El criterio para valorar las obras literarias

El criterio para valorar las obras literarias

Vemos con estupor cómo muchas veces los mejores lectores o incluso los críticos más prestigiosos aceptan con una gran sonrisa libros que son como marisco pasado o bollería industrial

Vivimos en un mundo de expertos. Todo el mundo diferencia, por ejemplo, la fruta buena de la mala, el pescado fresco del no tan fresco. En elmercado, sabemos qué peras tienen buen aspecto pero están duras como piedras, qué melón está pasado, qué naranjas tienen zumo o están secas. Otro ejemplo fácil: la ropa. Todos diferenciamos un buen traje de un traje barato, un jersey de Alcampo de uno de El Ganso. ¿Y los bolsos? ¿Y los relojes? Un Cartier es un Cartier, y un Swatch es un Swatch. La cosa está clarísima. Lo mismo sucede con la electrónica, con los móviles, con los coches... Todos, hasta los que no sabemos nada del tema, percibimos la diferencia que hay entre un Renault y un Ashton Martin. Todos entendemos instintivamente la diferencia entre la baquelita y la madera, entre la piel artificial y el ante, y vemos, sin hacer ningún cursillo, la diferencia entre unas copas de cristal bueno y unas de vidrio vulgar, o entre un mueble de época y uno de Ikea.

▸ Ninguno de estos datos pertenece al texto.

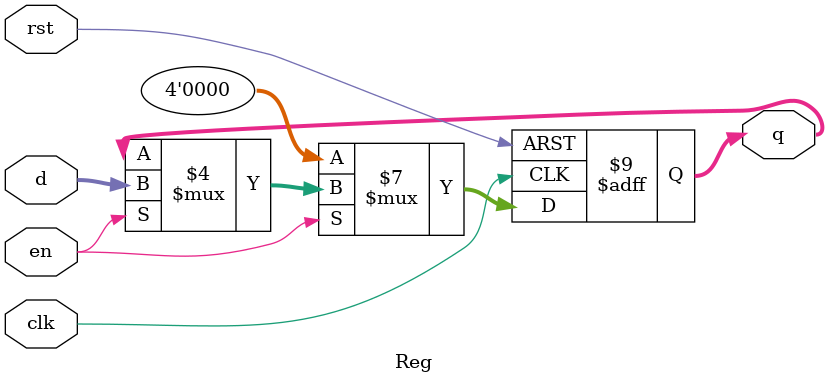
<source format=v>
`timescale 1ns / 1ps

module Reg #(parameter WIDTH = 4)
(input wire clk, rst, en, input wire [WIDTH-1:0] d, output reg [WIDTH-1:0] q);
// asynchronous, active HIGH reset w. enable input
    always @(posedge clk, posedge rst)
        if (rst) q <= 0;
        else if (!en) q <= 0;
        else if (en) q <= d;
        else q <= q;
endmodule
</source>
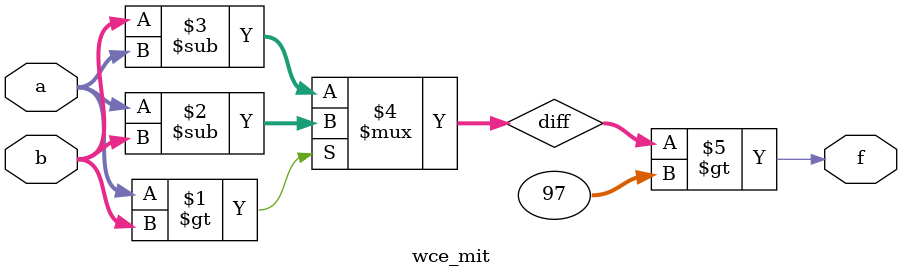
<source format=v>
module wce_mit(a, b, f);
parameter _bit = 9;
parameter wce = 97;
input [_bit - 1: 0] a;
input [_bit - 1: 0] b;
output f;
wire [_bit - 1: 0] diff;
assign diff = (a > b)? (a - b): (b - a);
assign f = (diff > wce);
endmodule

</source>
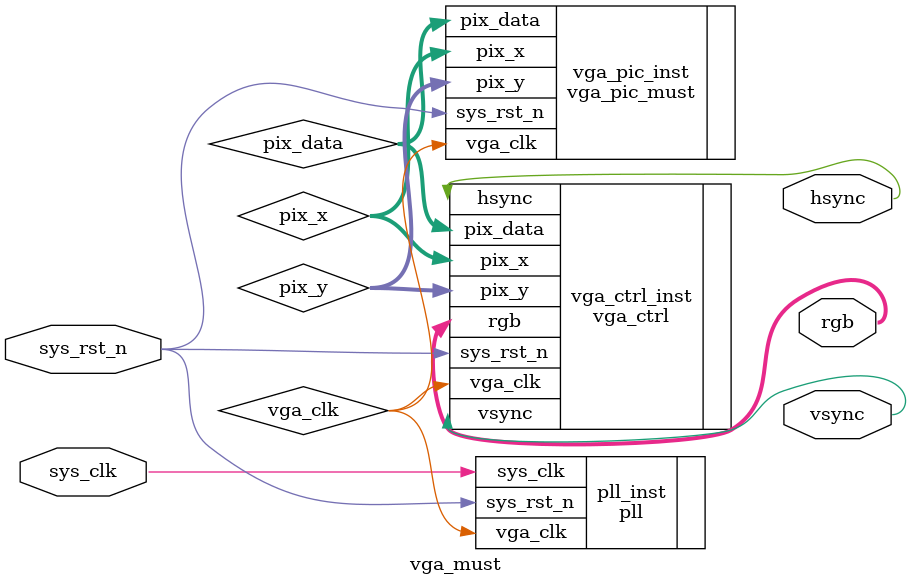
<source format=v>
`timescale 1ns/1ps

module vga_must(
input wire sys_clk , //System Clock, 50MHz
input wire sys_rst_n , //Reset signal. Low level is effective

output wire hsync , //Line sync signal
output wire vsync , //Field sync signal
output wire [15:0] rgb //RGB565 color data

);

 ////
 //\* Parameter and Internal Signal \//
 ////

 //wire define
 wire vga_clk ; //VGA working clock, 25MHz
 wire [9:0] pix_x ; //x coordinate of current pixel
 wire [9:0] pix_y ; //y coordinate of current pixel
 wire [15:0] pix_data; //color information



 pll pll_inst
 (
 .sys_clk(sys_clk),
 .sys_rst_n(sys_rst_n),

 .vga_clk(vga_clk) // connector1
 );


 vga_pic_must vga_pic_inst
 (
 .vga_clk (vga_clk ), 
 .sys_rst_n (sys_rst_n ), 
 .pix_x (pix_x ), //x coordinate of current pixel, connector2
 .pix_y (pix_y ), //y coordinate of current pixel, connector3

 .pix_data (pix_data ) //color information, connector4
 );


 vga_ctrl vga_ctrl_inst
 (
 .vga_clk (vga_clk ), 
 .sys_rst_n (sys_rst_n ), 
 .pix_data (pix_data ), //color information

 .pix_x (pix_x ), //x coordinate of current pixel
 .pix_y (pix_y ), //y coordinate of current pixel
 .hsync (hsync ),
 .vsync (vsync ), 
 .rgb (rgb ) //RGB565 color data
 );

 endmodule
</source>
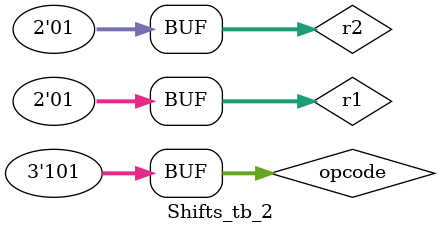
<source format=v>
module Shifts_tb_2();

parameter CMD_SIZE=3;
parameter WORD_SIZE=2;

reg [CMD_SIZE-1:0] opcode;
reg [WORD_SIZE-1:0] r1;
reg [WORD_SIZE-1:0] r2;
wire [WORD_SIZE-1:0] out;
wire OVERFLOW;

reg iscorrect;
reg [WORD_SIZE-1:0] result;
MCPU_Alu #(.CMD_SIZE(CMD_SIZE), .WORD_SIZE(WORD_SIZE)) aluinst (opcode, r1, r2, out, OVERFLOW);

// Testbench code goes here


always 
begin
  #3 r1=3; 
  #3 r1=3; 
  #3 r1=2; 
  #3 r1=1;
end
always 

begin
  #3 r2=3; 
  #3 r2=3; 
  #3 r2=2; 
  #3 r2=1;
end

always @(r1 or r2) 
begin
    case(opcode)
    4: result=r1<<r2; //LSL
    5: result=r1>>r2;  //LSR
    default: begin
             end
    endcase
    #3          
    if(result[0]===out[0] && result[1]===out[1])
    begin
      iscorrect=1;
    end
    if(result[0]!==out[0] || result[1]!==out[1])
    begin
      iscorrect=0;
    end
end    
initial 
begin
  opcode=4; //For LSL
  #200; //Wait for 200 ps and change the operation to LSR
  opcode=5; //For LSR
end  
  


endmodule


</source>
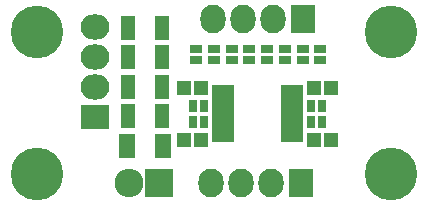
<source format=gts>
G04 #@! TF.FileFunction,Soldermask,Top*
%FSLAX46Y46*%
G04 Gerber Fmt 4.6, Leading zero omitted, Abs format (unit mm)*
G04 Created by KiCad (PCBNEW 4.1.0-alpha+201607140318+6977~46~ubuntu16.04.1-product) date Thu Jul 14 14:59:25 2016*
%MOMM*%
%LPD*%
G01*
G04 APERTURE LIST*
%ADD10C,0.100000*%
%ADD11R,2.432000X2.432000*%
%ADD12O,2.432000X2.432000*%
%ADD13R,1.200000X1.150000*%
%ADD14R,1.400000X2.000000*%
%ADD15R,2.432000X2.127200*%
%ADD16O,2.432000X2.127200*%
%ADD17R,2.127200X2.432000*%
%ADD18O,2.127200X2.432000*%
%ADD19R,1.300000X2.100000*%
%ADD20R,1.000000X0.800000*%
%ADD21R,0.800000X1.000000*%
%ADD22R,1.850000X0.850000*%
%ADD23C,4.464000*%
G04 APERTURE END LIST*
D10*
D11*
X212400000Y-34800000D03*
D12*
X209860000Y-34800000D03*
D13*
X215950000Y-26750000D03*
X214450000Y-26750000D03*
X215960000Y-31140000D03*
X214460000Y-31140000D03*
X225450000Y-31150000D03*
X226950000Y-31150000D03*
X225450000Y-26750000D03*
X226950000Y-26750000D03*
D14*
X209700000Y-31650000D03*
X212700000Y-31650000D03*
D15*
X206958309Y-29184979D03*
D16*
X206958309Y-26644979D03*
X206958309Y-24104979D03*
X206958309Y-21564979D03*
D17*
X224525326Y-20931954D03*
D18*
X221985326Y-20931954D03*
X219445326Y-20931954D03*
X216905326Y-20931954D03*
D17*
X224430000Y-34800000D03*
D18*
X221890000Y-34800000D03*
X219350000Y-34800000D03*
X216810000Y-34800000D03*
D19*
X212658309Y-21644979D03*
X209758309Y-21644979D03*
X212658309Y-24144979D03*
X209758309Y-24144979D03*
D20*
X217025326Y-24331954D03*
X217025326Y-23431954D03*
X220025326Y-24331954D03*
X220025326Y-23431954D03*
X215525326Y-24331954D03*
X215525326Y-23431954D03*
X218525326Y-24331954D03*
X218525326Y-23431954D03*
D21*
X216150000Y-28250000D03*
X215250000Y-28250000D03*
X216150000Y-29640000D03*
X215250000Y-29640000D03*
D19*
X212658309Y-26644979D03*
X209758309Y-26644979D03*
X212658309Y-29144979D03*
X209758309Y-29144979D03*
D20*
X223025326Y-24331954D03*
X223025326Y-23431954D03*
X226025326Y-24331954D03*
X226025326Y-23431954D03*
X221525326Y-24331954D03*
X221525326Y-23431954D03*
X224525326Y-24331954D03*
X224525326Y-23431954D03*
D21*
X225250000Y-29650000D03*
X226150000Y-29650000D03*
X225250000Y-28250000D03*
X226150000Y-28250000D03*
D22*
X217750000Y-26950000D03*
X217750000Y-27600000D03*
X217750000Y-28250000D03*
X217750000Y-28900000D03*
X217750000Y-29550000D03*
X217750000Y-30200000D03*
X217750000Y-30850000D03*
X223650000Y-30850000D03*
X223650000Y-30200000D03*
X223650000Y-29550000D03*
X223650000Y-28900000D03*
X223650000Y-28250000D03*
X223650000Y-27600000D03*
X223650000Y-26950000D03*
D23*
X202000000Y-34000000D03*
X232000000Y-34000000D03*
X232000000Y-22000000D03*
X202000000Y-22000000D03*
M02*

</source>
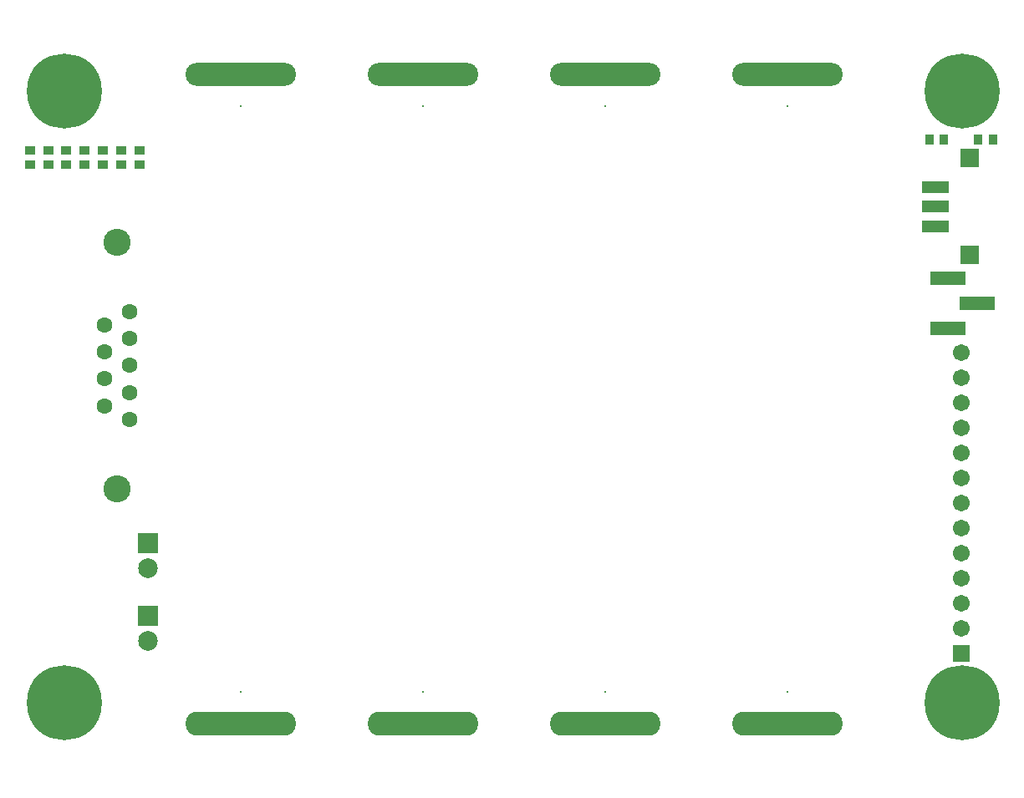
<source format=gbs>
G04*
G04 #@! TF.GenerationSoftware,Altium Limited,Altium Designer,20.0.11 (256)*
G04*
G04 Layer_Color=16711935*
%FSLAX25Y25*%
%MOIN*%
G70*
G01*
G75*
%ADD34R,0.03556X0.04343*%
%ADD41R,0.04343X0.03556*%
%ADD45C,0.29934*%
%ADD46C,0.06706*%
%ADD47R,0.06706X0.06706*%
%ADD48C,0.10800*%
%ADD49C,0.06300*%
%ADD50C,0.07847*%
%ADD51R,0.07847X0.07847*%
G04:AMPARAMS|DCode=52|XSize=8mil|YSize=8mil|CornerRadius=0mil|HoleSize=0mil|Usage=FLASHONLY|Rotation=90.000|XOffset=0mil|YOffset=0mil|HoleType=Round|Shape=RoundedRectangle|*
%AMROUNDEDRECTD52*
21,1,0.00800,0.00800,0,0,90.0*
21,1,0.00800,0.00800,0,0,90.0*
1,1,0.00000,0.00400,0.00400*
1,1,0.00000,0.00400,-0.00400*
1,1,0.00000,-0.00400,-0.00400*
1,1,0.00000,-0.00400,0.00400*
%
%ADD52ROUNDEDRECTD52*%
%ADD76R,0.07493X0.07493*%
%ADD77R,0.10839X0.04737*%
%ADD78R,0.14304X0.05800*%
G04:AMPARAMS|DCode=79|XSize=91.66mil|YSize=441.07mil|CornerRadius=45.83mil|HoleSize=0mil|Usage=FLASHONLY|Rotation=90.000|XOffset=0mil|YOffset=0mil|HoleType=Round|Shape=RoundedRectangle|*
%AMROUNDEDRECTD79*
21,1,0.09166,0.34941,0,0,90.0*
21,1,0.00000,0.44107,0,0,90.0*
1,1,0.09166,0.17471,0.00000*
1,1,0.09166,0.17471,0.00000*
1,1,0.09166,-0.17471,0.00000*
1,1,0.09166,-0.17471,0.00000*
%
%ADD79ROUNDEDRECTD79*%
G04:AMPARAMS|DCode=80|XSize=96.58mil|YSize=441.07mil|CornerRadius=48.29mil|HoleSize=0mil|Usage=FLASHONLY|Rotation=270.000|XOffset=0mil|YOffset=0mil|HoleType=Round|Shape=RoundedRectangle|*
%AMROUNDEDRECTD80*
21,1,0.09658,0.34449,0,0,270.0*
21,1,0.00000,0.44107,0,0,270.0*
1,1,0.09658,-0.17224,0.00000*
1,1,0.09658,-0.17224,0.00000*
1,1,0.09658,0.17224,0.00000*
1,1,0.09658,0.17224,0.00000*
%
%ADD80ROUNDEDRECTD80*%
G36*
X345567Y152120D02*
Y146718D01*
X359472D01*
Y152120D01*
X345567D01*
D02*
G37*
G36*
Y172120D02*
Y166718D01*
X359472D01*
Y172120D01*
X345567D01*
D02*
G37*
G36*
X357063Y162120D02*
Y156718D01*
X370969D01*
Y162120D01*
X357063D01*
D02*
G37*
D34*
X350884Y224856D02*
D03*
X344978D02*
D03*
X370364Y224786D02*
D03*
X364458D02*
D03*
D41*
X-13636Y214716D02*
D03*
Y220622D02*
D03*
X-6350Y214716D02*
D03*
Y220622D02*
D03*
X936Y214716D02*
D03*
Y220622D02*
D03*
X8222Y214716D02*
D03*
Y220622D02*
D03*
X15508Y214716D02*
D03*
Y220622D02*
D03*
X30080Y214716D02*
D03*
Y220622D02*
D03*
X22794Y214716D02*
D03*
Y220622D02*
D03*
D45*
X358268Y244094D02*
D03*
Y0D02*
D03*
X0D02*
D03*
Y244094D02*
D03*
D46*
X357768Y69779D02*
D03*
Y79779D02*
D03*
Y89779D02*
D03*
Y59779D02*
D03*
Y49779D02*
D03*
Y39779D02*
D03*
Y29779D02*
D03*
Y119779D02*
D03*
Y129779D02*
D03*
Y139779D02*
D03*
Y109779D02*
D03*
Y99779D02*
D03*
D47*
Y19779D02*
D03*
D48*
X21260Y183919D02*
D03*
Y85519D02*
D03*
D49*
X26291Y156294D02*
D03*
X16291Y150900D02*
D03*
X26291Y145506D02*
D03*
X16291Y140113D02*
D03*
X26291Y134719D02*
D03*
X16291Y129325D02*
D03*
X26291Y123932D02*
D03*
X16291Y118538D02*
D03*
X26291Y113144D02*
D03*
D50*
X33330Y53679D02*
D03*
Y24649D02*
D03*
D51*
Y63679D02*
D03*
Y34649D02*
D03*
D52*
X288565Y4559D02*
D03*
Y238000D02*
D03*
X215845Y4559D02*
D03*
Y238000D02*
D03*
X143125Y4559D02*
D03*
Y238000D02*
D03*
X70405Y4559D02*
D03*
Y238000D02*
D03*
D76*
X361207Y178798D02*
D03*
Y217380D02*
D03*
D77*
X347526Y190215D02*
D03*
Y198089D02*
D03*
Y205963D02*
D03*
D78*
X352520Y149419D02*
D03*
X364016Y159419D02*
D03*
X352520Y169419D02*
D03*
D79*
X288565Y250779D02*
D03*
X215845D02*
D03*
X143125D02*
D03*
X70405D02*
D03*
D80*
X288565Y-8221D02*
D03*
X215845D02*
D03*
X143125D02*
D03*
X70405D02*
D03*
M02*

</source>
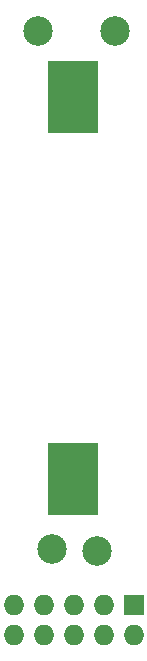
<source format=gbr>
G04 #@! TF.FileFunction,Soldermask,Bot*
%FSLAX46Y46*%
G04 Gerber Fmt 4.6, Leading zero omitted, Abs format (unit mm)*
G04 Created by KiCad (PCBNEW (2015-08-06 BZR 6058)-product) date Thu 06 Aug 2015 02:07:34 PM PDT*
%MOMM*%
G01*
G04 APERTURE LIST*
%ADD10C,0.100000*%
%ADD11R,4.200000X6.200000*%
%ADD12C,2.499360*%
%ADD13R,1.727200X1.727200*%
%ADD14O,1.727200X1.727200*%
%ADD15C,2.500000*%
G04 APERTURE END LIST*
D10*
D11*
X121100000Y-99800000D03*
X121100000Y-132100000D03*
D12*
X119350000Y-138050000D03*
X123150000Y-138200000D03*
D13*
X126275000Y-142775000D03*
D14*
X126275000Y-145315000D03*
X123735000Y-142775000D03*
X123735000Y-145315000D03*
X121195000Y-142775000D03*
X121195000Y-145315000D03*
X118655000Y-142775000D03*
X118655000Y-145315000D03*
X116115000Y-142775000D03*
X116115000Y-145315000D03*
D15*
X124650000Y-94150000D03*
X118150000Y-94150000D03*
M02*

</source>
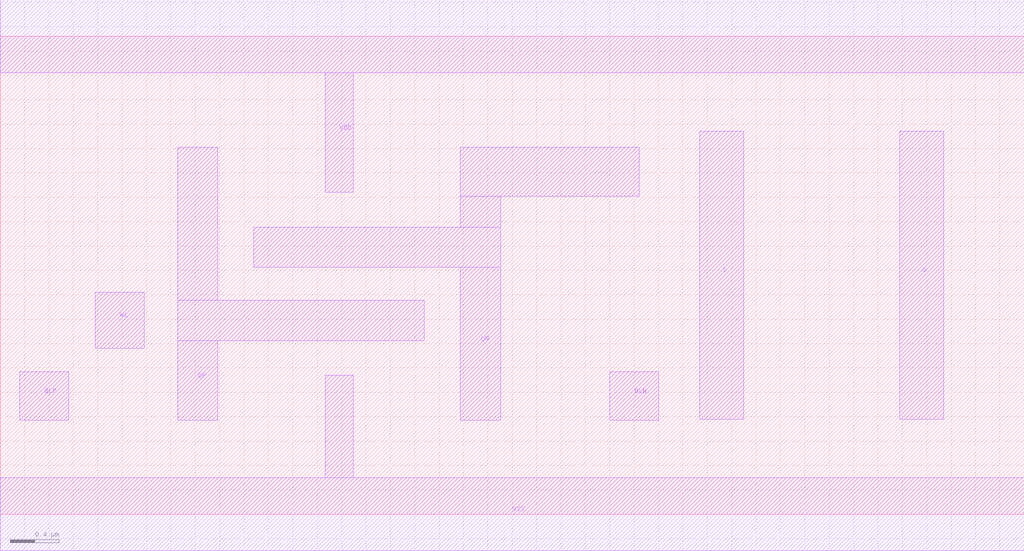
<source format=lef>
VERSION 5.7 ;
  NOWIREEXTENSIONATPIN ON ;
  DIVIDERCHAR "/" ;
  BUSBITCHARS "[]" ;
MACRO gf180mcu_fpga_bitmux
  CLASS core ;
  FOREIGN gf180mcu_fpga_bitmux ;
  ORIGIN 0.000 0.000 ;
  SYMMETRY X Y ;
  SITE GF018hv5v_mcu_sc7 ;
  SIZE 8.400 BY 3.920 ;
  PIN VSS
    USE GROUND ;
     SHAPE ABUTMENT ;
    PORT
      LAYER Metal1 ;
        RECT 2.665 0.300 2.895 1.140 ;
        RECT 0.000 -0.300 8.400 0.300 ;
    END
  END VSS
  PIN VDD
    USE POWER ;
     SHAPE ABUTMENT ;
    PORT
      LAYER Metal1 ;
        RECT 0.000 3.620 8.400 4.220 ;
        RECT 2.665 2.640 2.895 3.620 ;
    END
  END VDD
  PIN BLP
    ANTENNADIFFAREA 0.190000 ;
    PORT
      LAYER Metal1 ;
        RECT 0.160 0.770 0.560 1.170 ;
    END
  END BLP
  PIN BLN
    ANTENNADIFFAREA 0.190000 ;
    PORT
      LAYER Metal1 ;
        RECT 5.000 0.770 5.400 1.170 ;
    END
  END BLN
  PIN WL
    ANTENNAGATEAREA 0.456000 ;
    PORT
      LAYER Metal1 ;
        RECT 0.780 1.360 1.180 1.820 ;
    END
  END WL
  PIN QP
    ANTENNAGATEAREA 0.786000 ;
    ANTENNADIFFAREA 0.690000 ;
    PORT
      LAYER Metal1 ;
        RECT 1.455 1.755 1.785 3.010 ;
        RECT 1.455 1.425 3.480 1.755 ;
        RECT 1.455 0.770 1.785 1.425 ;
    END
  END QP
  PIN QN
    ANTENNAGATEAREA 0.954000 ;
    ANTENNADIFFAREA 0.624000 ;
    PORT
      LAYER Metal1 ;
        RECT 3.775 2.610 5.240 3.010 ;
        RECT 3.775 2.355 4.105 2.610 ;
        RECT 2.080 2.025 4.105 2.355 ;
        RECT 3.775 0.770 4.105 2.025 ;
    END
  END QN
  PIN I
    ANTENNADIFFAREA 0.728000 ;
    PORT
      LAYER Metal1 ;
        RECT 5.740 0.780 6.100 3.140 ;
    END
  END I
  PIN O
    ANTENNADIFFAREA 0.728000 ;
    PORT
      LAYER Metal1 ;
        RECT 7.380 0.780 7.740 3.140 ;
    END
  END O
END gf180mcu_fpga_bitmux
END LIBRARY


</source>
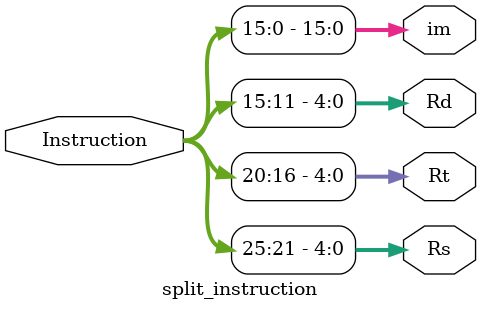
<source format=v>
module split_instruction(
    Instruction,
    Rs, Rt, Rd,
    im
);
    input   [31:0]  Instruction;
    output  [ 4:0]  Rs;
    output  [ 4:0]  Rt;
    output  [ 4:0]  Rd;
    output  [15:0]  im;

    assign Rs = Instruction[25:21];
    assign Rt = Instruction[20:16];
    assign Rd = Instruction[15:11];
    assign im = Instruction[15: 0];
endmodule
</source>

Pero vayamos a cosas más refinadas. Pensemos en el cine, por ejemplo. Sabemos si un actor es creíble o es falso, si la fotografía de una película es buena o mala, si la música es adecuada y mejora la película o no le añade nada. ¡Somos expertos en tantas cosas! Vemos con claridad la diferencia entre el marisco y el sashimi, entre los productos artesanos hechos a mano y los producidos en serie en una fábrica, entre un buen cantante y otro pésimo. Todo el mundo sabe de todo y entiende de todo y a nadie se la pueden dar con queso. En todo menos en una cosa: en la literatura. Ahí vemos con estupor cómo muchas veces los mejores lectores o incluso los críticos más prestigiosos aceptan con una gran sonrisa marisco pasado, manzanas agusanadas, bollería industrial y salsas con glutamato. Es como si nadie fuera capaz de distinguir lo verdadero de lo falso, el original de la imitación. El criterio, el sentido común, el más básico entendimiento del valor artesanal, intelectual o emotivo de las obras literarias parece haberse perdido por completo. ¿Por qué? ¿Cuándo?